何が起こるかわからないこの世の中である。魔物の群れが生活圏を追われてやって来るようなこともあれば、盗賊に襲われるといったこともないとは言えない。流石に今のままのボロの服だと、色々と問題があるだろう。
金貨十枚もあれば、素材の産出地に出向いていけばある程度の魔物素材の防具が買えるのだという。
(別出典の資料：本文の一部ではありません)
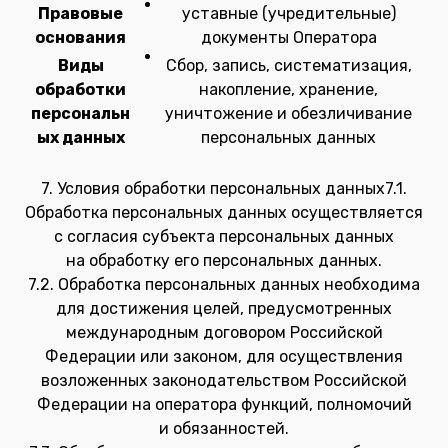
Правовые
уставные (учредительные)
основания
документы Оператора
Виды
Сбор, запись, систематизация,
обработки
накопление, хранение,
персональн
уничтожение и обезличивание
ых данных
персональных данных
7. Условия обработки персональных данных7.1.
Обработка персональных данных осуществляется
с согласия субъекта персональных данных
на обработку его персональных данных.
7.2. Обработка персональных данных необходима
для достижения целей, предусмотренных
международным договором Российской
Федерации или законом, для осуществления
возложенных законодательством Российской
Федерации на оператора функций, полномочий
и обязанностей.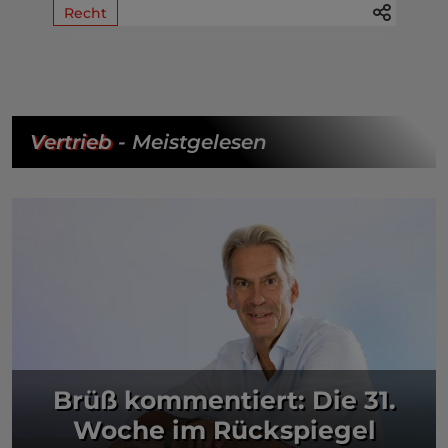
Recht
Vertrieb
- Meistgelesen
Brüß kommentiert: Die 31.
Woche im Rückspiegel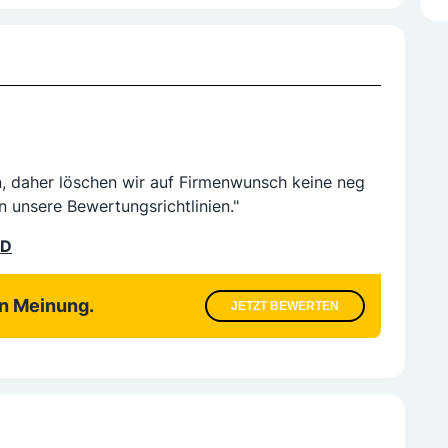
n, daher löschen wir auf Firmenwunsch keine neg
n unsere Bewertungsrichtlinien."
LD
en Meinung.
JETZT BEWERTEN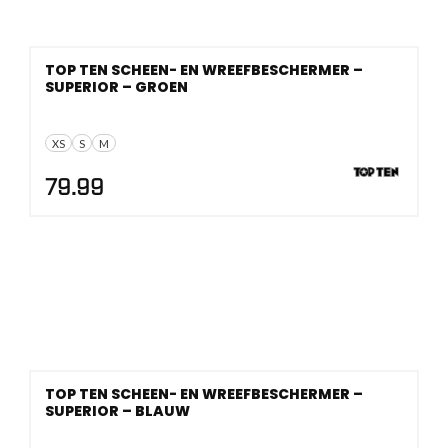
TOP TEN SCHEEN- EN WREEFBESCHERMER –
SUPERIOR – GROEN
XS
S
M
79.99
TOP TEN SCHEEN- EN WREEFBESCHERMER –
SUPERIOR – BLAUW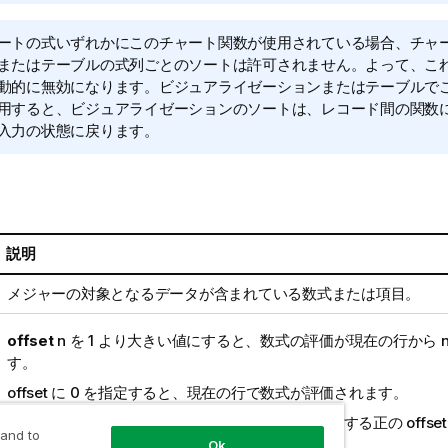
ートの式いずれかにこのチャート関数が使用されている場合、チャート
またはテーブルの式列ごとのソートは許可されません。よって、こ
動的に無効になります。ビジュアライゼーションまたはテーブルで
用すると、ビジュアライゼーションのソートは、レコード間の関数
入力の状態に戻ります。
説明
メジャーの対象となるデータが含まれている数式または項目。
offset
n
を 1 より大きい値にすると、数式の評価が現在の行から
す。
offset に 0 を指定すると、現在の行で数式が評価されます。
offset が負の値である場合、
Before
関数は、相応する正の offse
 and to
After
関数と同様に機能します。
Ok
ギアンの鉄製防具を付けられるだけの筋力のないジジイは、お金を貯めてから腰をやる覚悟でどこかへ出向き、防具を揃えるつもりだった。
そう遠くないうちに、金は貯まりそうじゃの。
これで自分の装備が整えば、本格的に仕送りが見えてくるぞいとホクホク顔のディル。
彼を見てその真面目な顔を少し緩めたミースが彼のギルドカードに何かを記入し、顎に手をやった。
「……そろそろ、Dランク昇格試験を受けることになりそうですね」
「……はぇ?」
お金が貯まることに快感を覚えていたディルは、気付いていなかった。
初心者向けとはいえ戦えば死の危険もあるようなスライムを毎日毎日何十匹も狩ってくるのが、一体何を意味するのかということを。
後先をわりと考えずに日々を生きていた齢六十超えのおじいちゃんは、金に眩みスライムを狩りすぎたせいで新人冒険者のままではいられなくなってしまった。
「それじゃあ、今のうちに試験の日取りを決めておきしょうか」
「な、なんでちょっと嬉しそうなんじゃ…………わし、こわい」
防具のための金を貯めるよりも早く、防具が必要になりそうな事態が起こりそうな展開に戦々恐々とするディル。
普段の戦いの際の勇ましさなど欠片もなく、おじいちゃんはまだ見ぬ危険の気配にその身を震わせた。